Les protestataires comptent ainsi dénoncer « le licenciement arbitraire de 160 travailleurs » et l’ « arrêt des travaux dans tous les chantiers attribués à l’entreprise au niveau de la wilaya », apprend-on auprès du président du Comité de wilaya de solidarité avec les travailleurs. « Les travaux dans les quatre chantiers, dont BATIGEC est chargée de la réalisation, sont à l’arrêt depuis maintenant trois mois. Les responsables  expliquaient ce stand-by par la situation financière critique de l’entreprise. Cette asphyxie serait due au non-recouvrement de ses créances d’un montant avoisinant les 14 milliards de centimes auprès des la direction de wilaya du logement. Les travailleurs ont alors déclenché un mouvement de protestation. Fin mars dernier, ils ont ainsi organisé un rassemblement de protestation trois jours d’affilé devant le siège de la wilaya. Selon, nos informations, la pression des ouvriers a permis à l’entreprise de percevoir son dû. Sauf que, les chantiers n’ont toujours pas repris et l’entreprise a mis fin à la relation de travail la liant aux employés prétextant la grève et la durée déterminée de leurs contrats », s’indigne M. Karim Bourdjioua. Et de préciser, que les 160 travailleurs cumulent pratiquement tous une dizaine d’années au sein de l’entreprise, qualifiant ainsi leur licenciement d’ « arbitraire ». Pire, ils, souligne-t-il, sont depuis trois mois sans salaires sans qu’ils n’aient reçu « aucun document officiel de leur employeur » leur clarifiant leur situtation.
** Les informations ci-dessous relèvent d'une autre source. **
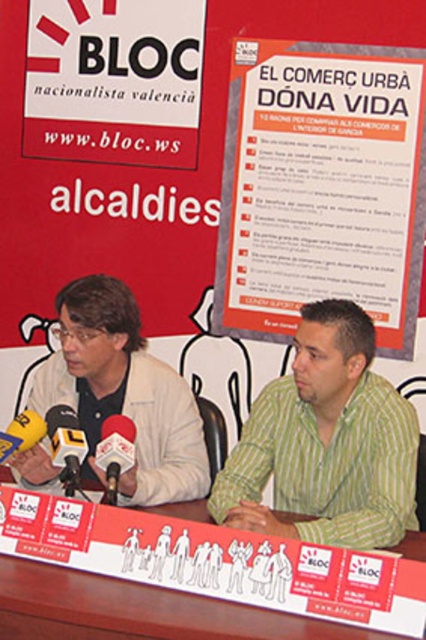
Does wooden table at lower center have a greater width compared to matte white microphone at center?

Correct, the width of wooden table at lower center exceeds that of matte white microphone at center.

Does point (382, 552) come closer to viewer compared to point (118, 413)?

Yes, it is in front of point (118, 413).

Is point (279, 602) farther from camera compared to point (106, 451)?

No.

This screenshot has height=640, width=426. I want to click on wooden table at lower center, so click(x=216, y=561).

Is point (316, 284) in front of point (166, 452)?

No.

Image resolution: width=426 pixels, height=640 pixels. Describe the element at coordinates (322, 188) in the screenshot. I see `red paper poster at upper right` at that location.

Is point (351, 195) positioned in front of point (149, 499)?

That is False.

Identify the location of red paper poster at upper right. This screenshot has width=426, height=640. (322, 188).

Can you confirm if green striped shirt at center is smaller than matte beige jacket at left?

Indeed, green striped shirt at center has a smaller size compared to matte beige jacket at left.

Does green striped shirt at center have a larger size compared to matte beige jacket at left?

Actually, green striped shirt at center might be smaller than matte beige jacket at left.

You are a GUI agent. You are given a task and a screenshot of the screen. Output one action in this format:
    pyautogui.click(x=<x>, y=<y>)
    Task: Click on the green striped shirt at center
    The width and height of the screenshot is (426, 640).
    Given the screenshot: What is the action you would take?
    pyautogui.click(x=325, y=442)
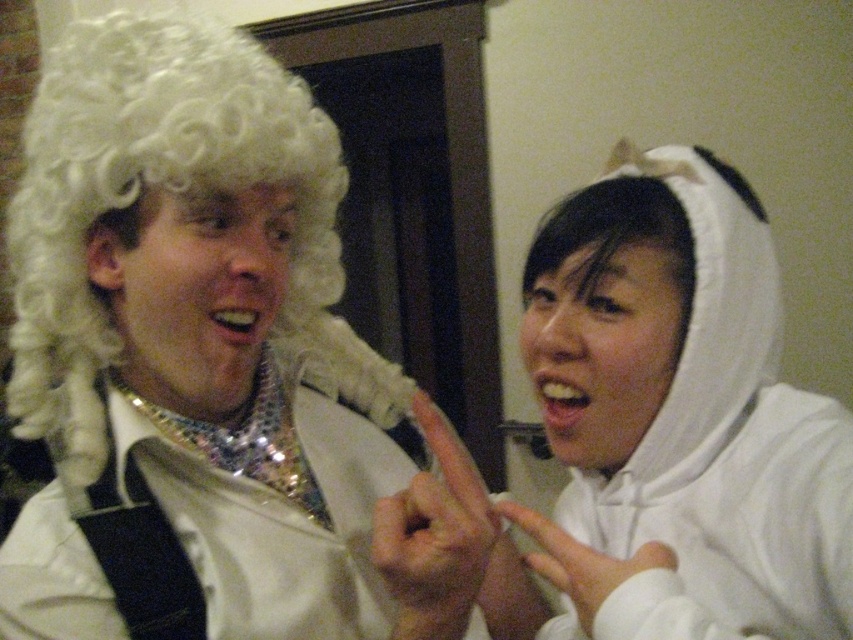
You are standing in front of the image and want to place a small sticker exactly at the center of the white plush hoodie at upper right. According to the coordinates provided, where should you place the sticker?

The sticker should be placed at the coordinates point (677, 417) as the white plush hoodie at upper right is located there.

Please provide the coordinates of the white plush hoodie at upper right in the image. The coordinates should be in the format of a point with two decimal places, such as point (677,417). The scene shows two costumed individuals, one on the left with a white wig and sequined collar, and the other on the right in a white hoodie with a black and white patterned back. You must mention both individuals in your question.

The white plush hoodie at upper right is represented by point (677,417).

You are at a costume party and want to take a photo with both the white plush hoodie at upper right and the shiny sequined robe at left. Since you can only focus on one person at a time, which one should you aim the camera at first to ensure both are in the frame?

You should aim the camera at the shiny sequined robe at left first because the white plush hoodie at upper right is located above it, so adjusting focus from the lower to upper position will capture both in the frame.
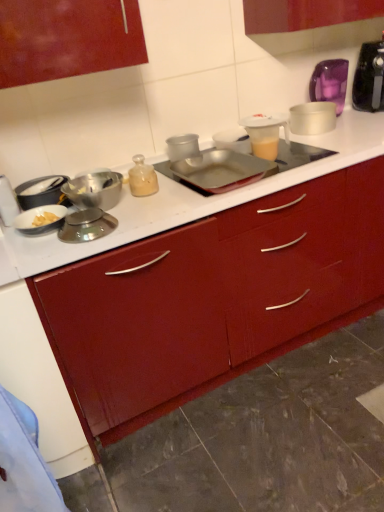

Notre interlocuteur affirme qu’une rumeur court ces jours-ci sur une volonté de privatiser l’entreprise, ce qui expliquerait cette situation de blocage. « Certaines indiscrétions désigne M. Benhamadi, patron du groupe Condor, comme l’éventuel acquéreur de l’entreprise », croit savoir le M. Bourdjioua. Pour étayer ses dires, il soutient que « seule l’unité de Béjaïa (sur neuf au total, NDLR) connaît une telle situation, contrairement aux autres wilayas où BATIGEC poursuit la réalisation de ses chantiers ». Le président du Comité de solidarité avec les travailleurs estime, en outre, que « si privatisation doit y avoir, on doit sauvegarder ces emplois et maintenir les ouvriers actuels en leur poste ».

Et, justement, c’est pour sauver cette entreprise publique et sauvegarder les postes d’emploi que les travailleurs vont se déplacer demain à Alger pour interpeller le ministère de tutelle.

Nos tentatives de joindre les responsables de la wilaya concernés  et le DG de l’unité BATIGEC en question sont restées vaines. Le directeur de wilaya du logement (DLEP), selon le standardiste, n’a pas voulu communiqué au téléphone, tandis que la ligne fixe de l’unité régionale de BATIGEC est hors service.